> Task to complete
Wherever the word "down" appears in a line of the data, that line should be copied.

-- Extracted data follows --

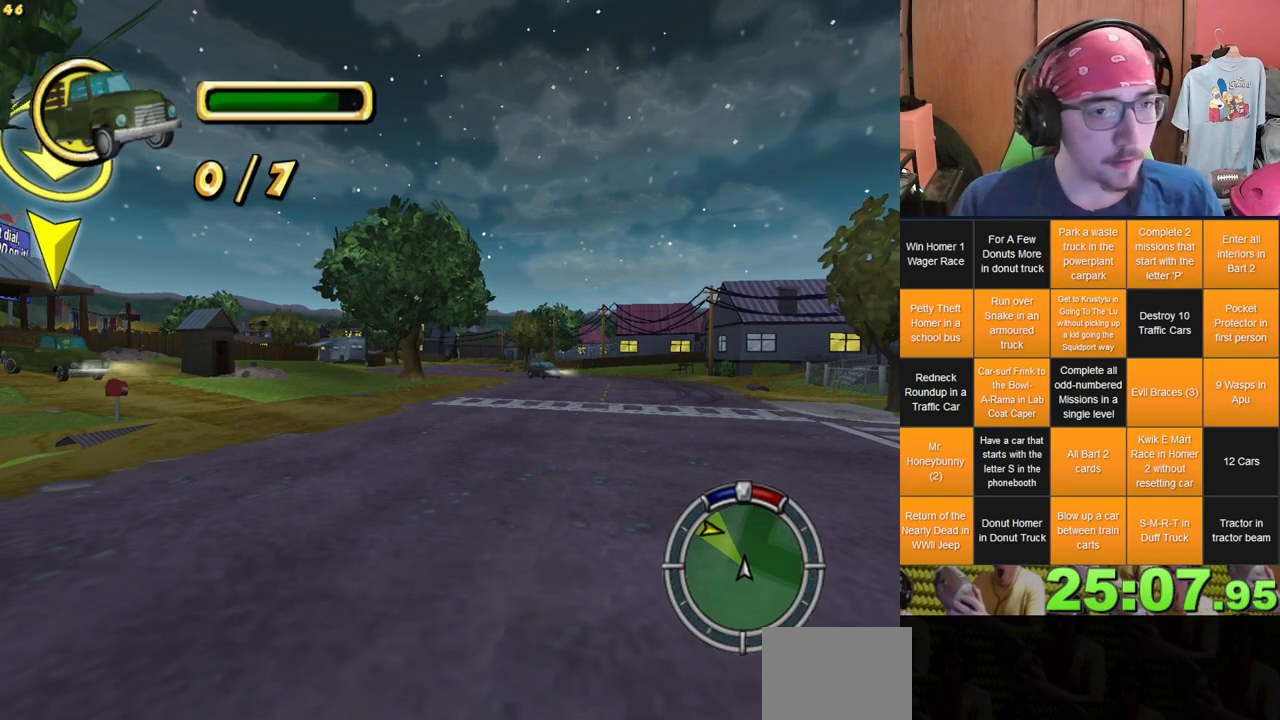
{"dt_ms": 500, "buttons": ["L2"], "left_stick": "center", "right_stick": "center", "events": [[83, "L2", "down"]]}
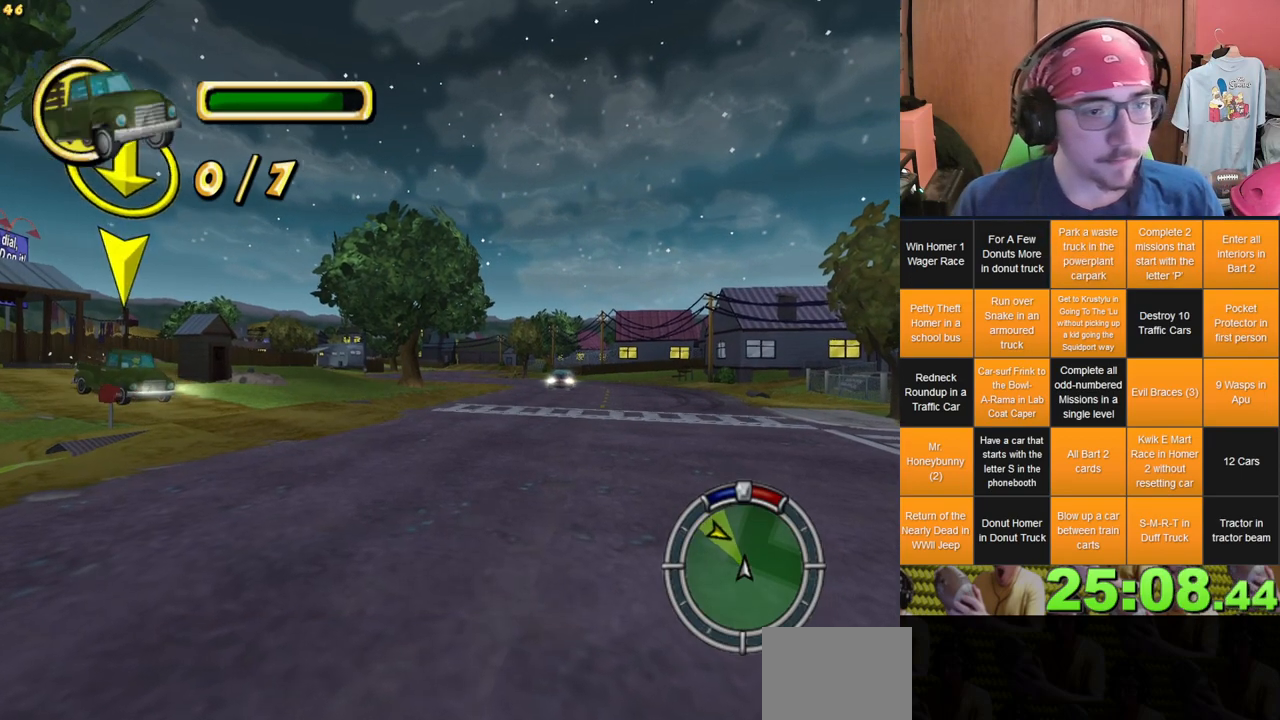
{"dt_ms": 500, "buttons": [], "left_stick": "right", "right_stick": "center", "events": [[117, "L2", "up"], [250, "left_stick", "right"], [383, "left_stick", "center"], [500, "left_stick", "right"]]}
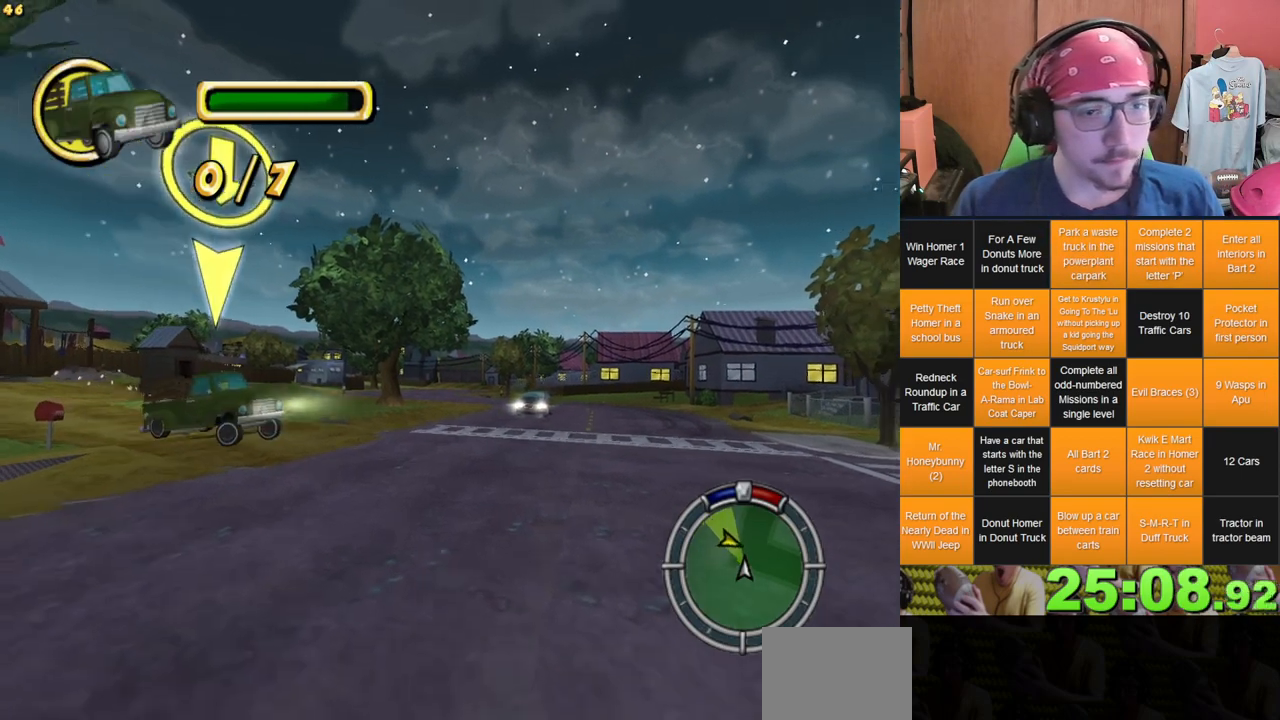
{"dt_ms": 500, "buttons": [], "left_stick": "right", "right_stick": "center", "events": []}
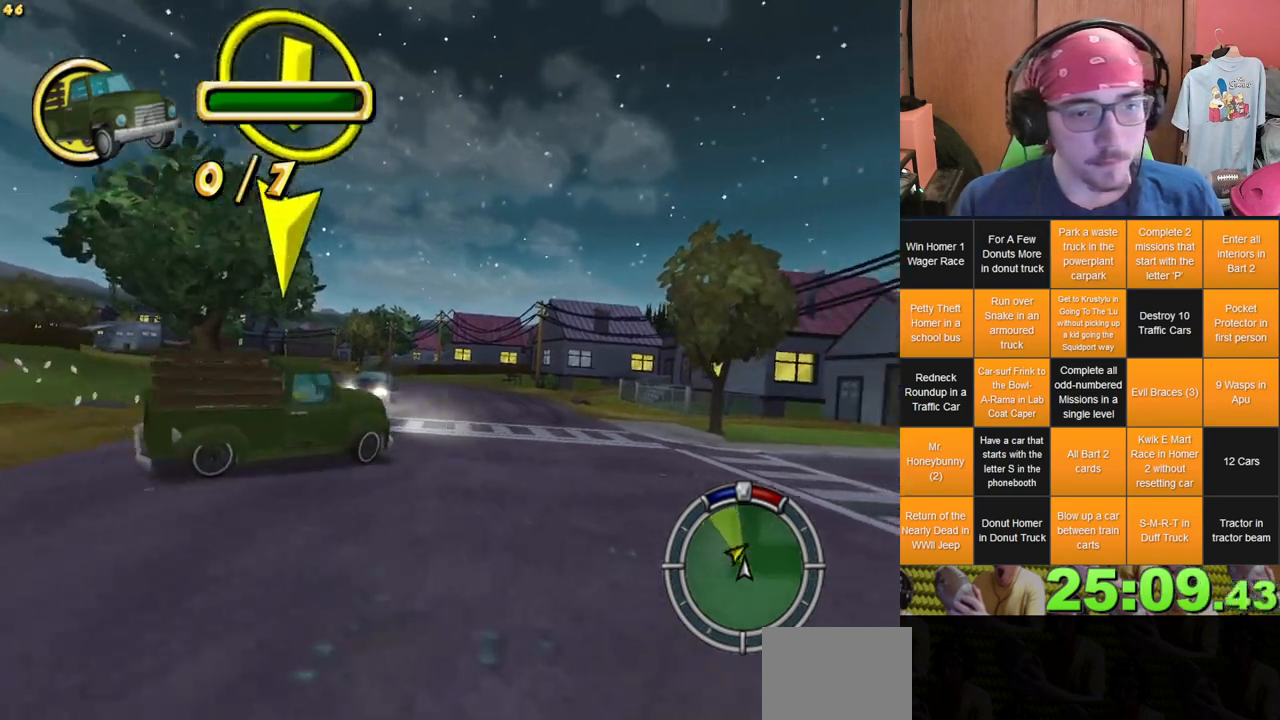
{"dt_ms": 500, "buttons": [], "left_stick": "left", "right_stick": "center", "events": [[67, "left_stick", "center"], [267, "left_stick", "left"]]}
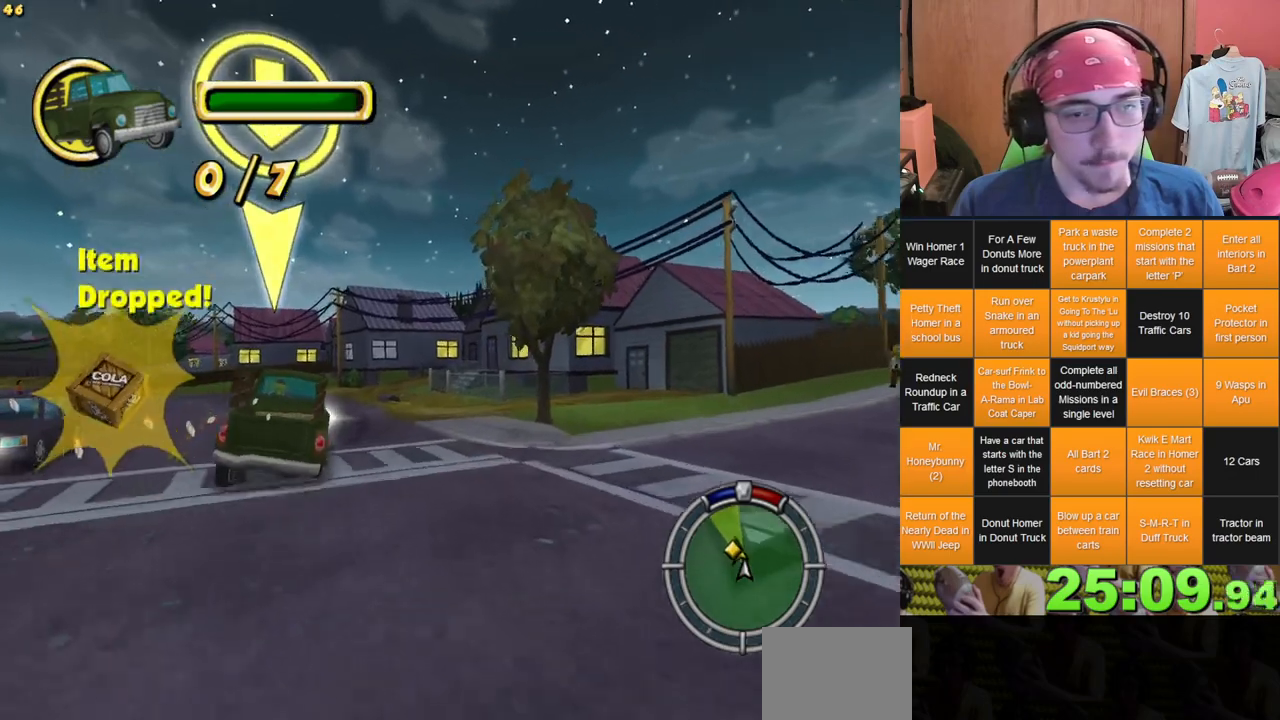
{"dt_ms": 500, "buttons": ["L2"], "left_stick": "left", "right_stick": "center", "events": [[333, "L2", "down"]]}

-- Extracted data concluded --

> Answer space
{"dt_ms": 500, "buttons": ["L2"], "left_stick": "center", "right_stick": "center", "events": [[83, "L2", "down"]]}
{"dt_ms": 500, "buttons": ["L2"], "left_stick": "left", "right_stick": "center", "events": [[333, "L2", "down"]]}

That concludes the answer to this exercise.